Recently the Europeon Union has formally challenged the policy in the WTO. The Europeon Commission stated, "The EU does not dispute Australia's right to set an appropriate level of protection. The EU does however consider that Australia should not unfairly protect its own market and producers by imposing quarantine rules which block imports without scientific justification, often for many years."

Although the amount of trade lost due to the quarantine is hard to quantify. However, the commission showed the EU exports of fresh vegetables in Australia were 8,000 tons compared to the 35,000 tons exported to Canada (a comparable market).

I don't think that having any economic policy enforced "whatever the cost" is ever a good idea. There has to be some cut-off point where it is realized that the benefits of a policy are for overshadowed by the costs. I think this is the case with Australia's quarantine. Some sort of change needs to take place in order to relax the strict policy and increase imports.


Biancca said...

I would add to that, that aside from imports/exports, domestic manufacturing should not be done "whatever the costs" either. I was recently in former East Germany and the polution problems there are astronomical. The government had almost no controls on polution. Manufacturing was done just to meet the quotas of the communist party, at any cost. Now the lakes are ruined, every 3rd tree is dying, and former West Germany is taking over the costs. And the worst part is, most of the goods east germans manufactured were taken away by the former soviet union. The country was ruined for the good of another country.

Rufio said...

I agree that this strict import policy probably isn't a good idea, but restrictions on imports can be a good thing for Australian businesses. This is because the demand for the items that would have been imported are still at high demand, and demand can only be satisfied by businesses and organizations in the country of Australia.
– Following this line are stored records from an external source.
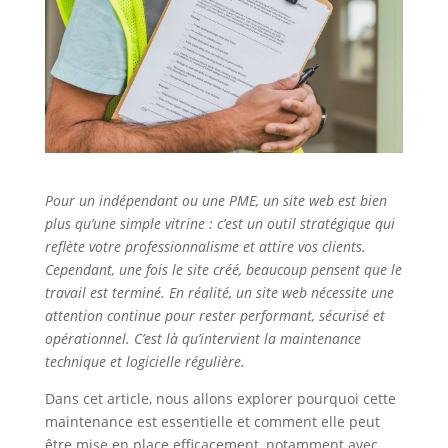
Pour un indépendant ou une PME, un site web est bien
plus qu’une simple vitrine : c’est un outil stratégique qui
reflète votre professionnalisme et attire vos clients.
Cependant, une fois le site créé, beaucoup pensent que le
travail est terminé. En réalité, un site web nécessite une
attention continue pour rester performant, sécurisé et
opérationnel. C’est là qu’intervient la maintenance
technique et logicielle régulière.
Dans cet article, nous allons explorer pourquoi cette
maintenance est essentielle et comment elle peut
être mise en place efficacement, notamment avec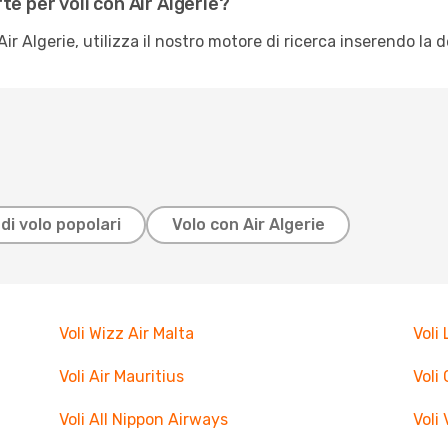
te per voli con Air Algerie?
 Air Algerie, utilizza il nostro motore di ricerca inserendo la 
di volo popolari
Volo con Air Algerie
Voli Wizz Air Malta
Voli
Voli Air Mauritius
Voli 
Voli All Nippon Airways
Voli 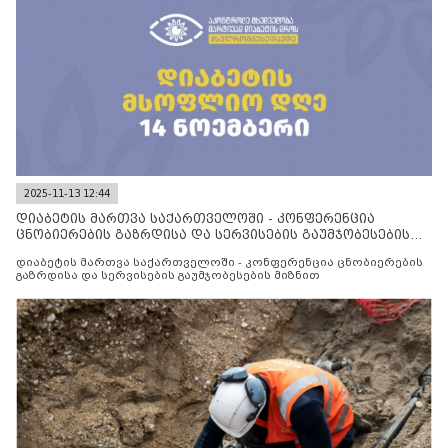
2025-11-13 12:44
დიაბეტის მართვა საქართველოში - კონფერენცია
ცნობიერების გაზრდისა და სერვისების გაუმჯობესების
მიზნით
დიაბეტის მართვა საქართველოში - კონფერენცია ცნობიერების
გაზრდისა და სერვისების გაუმჯობესების მიზნით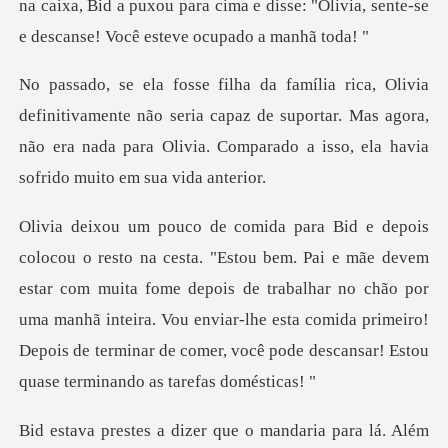
na caixa, Bid a puxou para cima e disse: "Olivia, sen
nte não seria capaz de suportar. Mas agora,
não era nada para Olivi
m
estar com muita fome depois de trabalhar no chão por
uma manhã inteira. Vou enviar-lhe esta comida pr
Além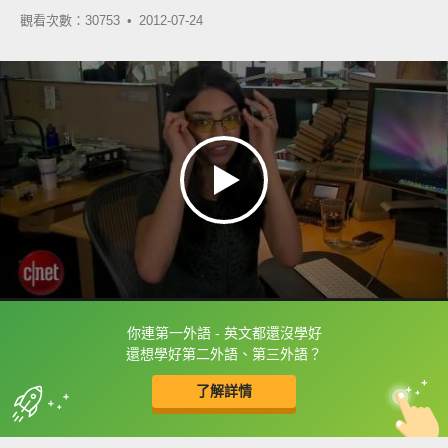
觀看次數：30753 •
2012-07-24
你連第一外語 - 英文都還沒學好
框選或點兩下字幕可以直接查字典喔！
還想學好第二外語、第三外語？
了解詳情
英
中
收錄佳句
功能升級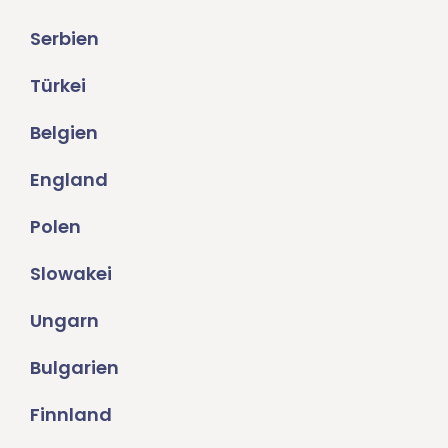
Serbien
Türkei
Belgien
England
Polen
Slowakei
Ungarn
Bulgarien
Finnland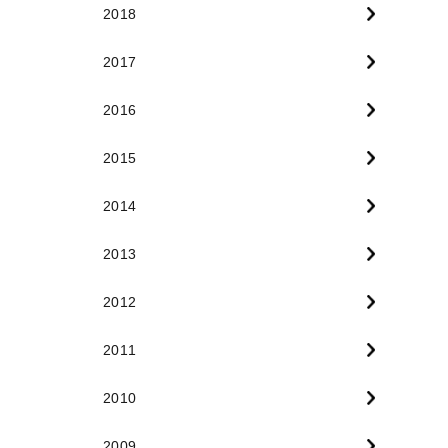
2018
2017
2016
2015
2014
2013
2012
2011
2010
2009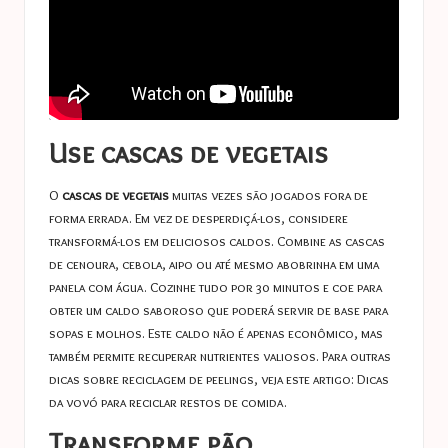
Use cascas de vegetais
O
cascas de vegetais
muitas vezes são jogados fora de
forma errada. Em vez de desperdiçá-los, considere
transformá-los em deliciosos caldos. Combine as cascas
de cenoura, cebola, aipo ou até mesmo abobrinha em uma
panela com água. Cozinhe tudo por 30 minutos e coe para
obter um caldo saboroso que poderá servir de base para
sopas e molhos. Este caldo não é apenas econômico, mas
também permite recuperar nutrientes valiosos. Para outras
dicas sobre reciclagem de peelings, veja este artigo:
Dicas
da vovó para reciclar restos de comida
.
Transforme pão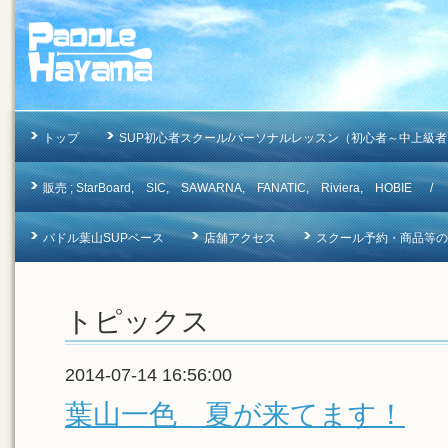
トップ
SUP初心者スクール/パーソナルレッスン（初心者～中上級者
販売 ; StarBoard, SIC, SAWARNA, FANATIC, Riviera, 
パドル葉山SUPベース
店舗アクセス
スクール予約・商品等のお問合
トピックス
2014-07-14 16:56:00
葉山一色 夏が来てます！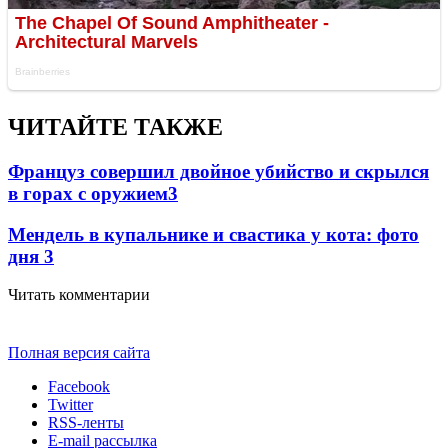
ЧИТАЙТЕ ТАКЖЕ
Француз совершил двойное убийство и скрылся
в горах с оружием
3
Мендель в купальнике и свастика у кота: фото
дня
3
Читать комментарии
Полная версия сайта
Facebook
Twitter
RSS-ленты
E-mail рассылка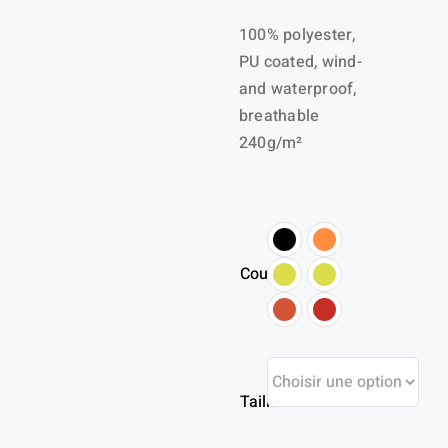
100% polyester,
PU coated, wind-
and waterproof,
breathable
240g/m²
Couleur
Taille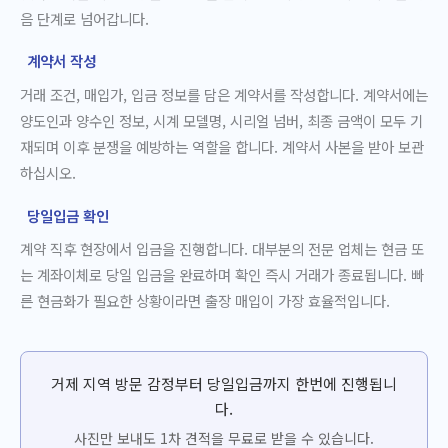
음 단계로 넘어갑니다.
계약서 작성
거래 조건, 매입가, 입금 정보를 담은 계약서를 작성합니다. 계약서에는
양도인과 양수인 정보, 시계 모델명, 시리얼 넘버, 최종 금액이 모두 기
재되며 이후 분쟁을 예방하는 역할을 합니다. 계약서 사본을 받아 보관
하십시오.
당일입금 확인
계약 직후 현장에서 입금을 진행합니다. 대부분의 전문 업체는 현금 또
는 계좌이체로 당일 입금을 완료하며 확인 즉시 거래가 종료됩니다. 빠
른 현금화가 필요한 상황이라면 출장 매입이 가장 효율적입니다.
거제 지역 방문 감정부터 당일입금까지 한번에 진행됩니
다.
사진만 보내도 1차 견적을 무료로 받을 수 있습니다.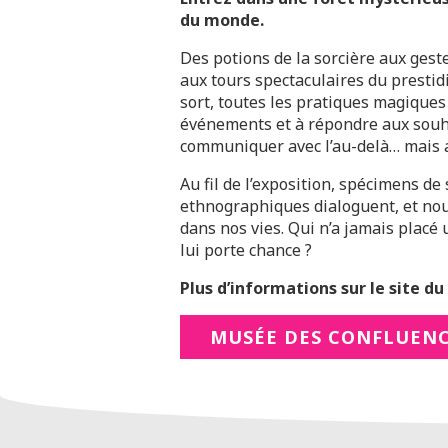
du monde.
Des potions de la sorcière aux gest
aux tours spectaculaires du prestidi
sort, toutes les pratiques magiques
événements et à répondre aux souhai
communiquer avec l’au-delà… mais a
Au fil de l’exposition, spécimens de
ethnographiques dialoguent, et no
dans nos vies. Qui n’a jamais placé
lui porte chance ?
Plus d’informations sur le site du 
MUSÉE DES CONFLUEN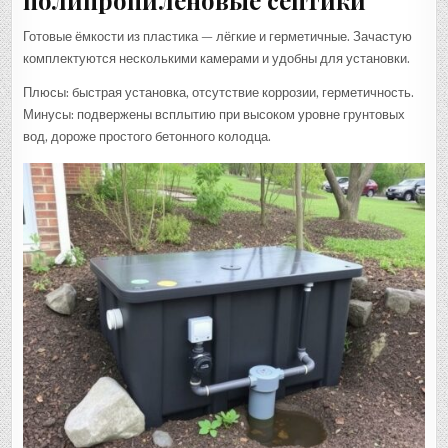
Готовые ёмкости из пластика — лёгкие и герметичные. Зачастую
комплектуются несколькими камерами и удобны для установки.
Плюсы: быстрая установка, отсутствие коррозии, герметичность.
Минусы: подвержены всплытию при высоком уровне грунтовых
вод, дороже простого бетонного колодца.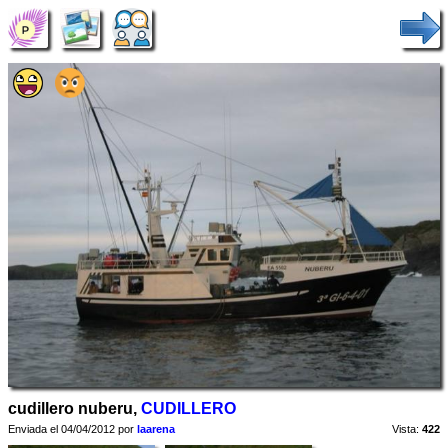
cudillero nuberu,
CUDILLERO
Enviada el 04/04/2012 por
laarena
Vista:
422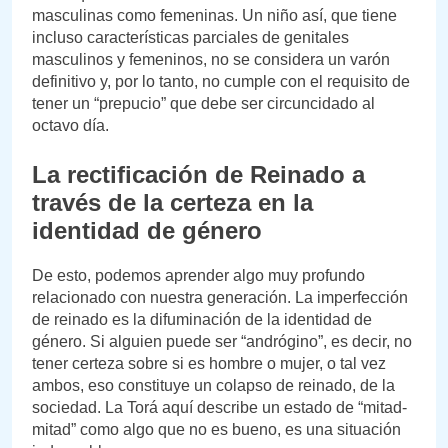
masculinas como femeninas. Un niño así, que tiene
incluso características parciales de genitales
masculinos y femeninos, no se considera un varón
definitivo y, por lo tanto, no cumple con el requisito de
tener un “prepucio” que debe ser circuncidado al
octavo día.
La rectificación de Reinado a
través de la certeza en la
identidad de género
De esto, podemos aprender algo muy profundo
relacionado con nuestra generación. La imperfección
de reinado es la difuminación de la identidad de
género. Si alguien puede ser “andrógino”, es decir, no
tener certeza sobre si es hombre o mujer, o tal vez
ambos, eso constituye un colapso de reinado, de la
sociedad. La Torá aquí describe un estado de “mitad-
mitad” como algo que no es bueno, es una situación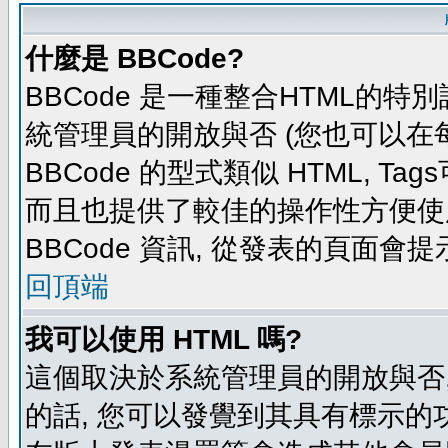
什麼是 BBCode?
BBCode 是一種整合HTML的特別
統管理員的開放與否 (您也可以在
BBCode 的型式類似 HTML, Tag
而且也提供了較佳的操作性方便使
BBCode 資訊, 從發表的頁面會
回頂端
我可以使用 HTML 嗎?
這個取決於系統管理員的開放與否,
的話, 您可以發覺到其具有標示的功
Similar strict import restrictions in the U.S. were made a few years ago on motorcycles. This was done in an effort to boost Harley Davidson sales. This restriction scheme seemed to work, but it was removed eventually. I beleive that Australia is trying to boost its own economy by envoking these restrictions. I don't think it would be wise for them to do this on a long-term basis though. Restrictions can be good in the short-run, but eventually the restrictions need to be lifted when Australia's economy can stand on its own two feet in a global market.

John West said...

No one has ever accused the Aussie's of being all that bright and this occasion gives credence as to why such is so. Australia needs to allow free trade to happen and the EU has every right to be concerned. Hopefully the WTO takes care of this issue.

Maudi said...

There are many ways of getting things past in foreign countries. Austrailia exports good to a lot of other countries. If they want to play hard ball then so should the WTO it is only fair that the aussies play by the same rules.

Dr. Tufte said...

This is an example of using regulatory policy as a cover for trade policy. The Australians don't want to appear to be against foreign trade, so they dress it up as environmental protection. The WTO is calling their bluff.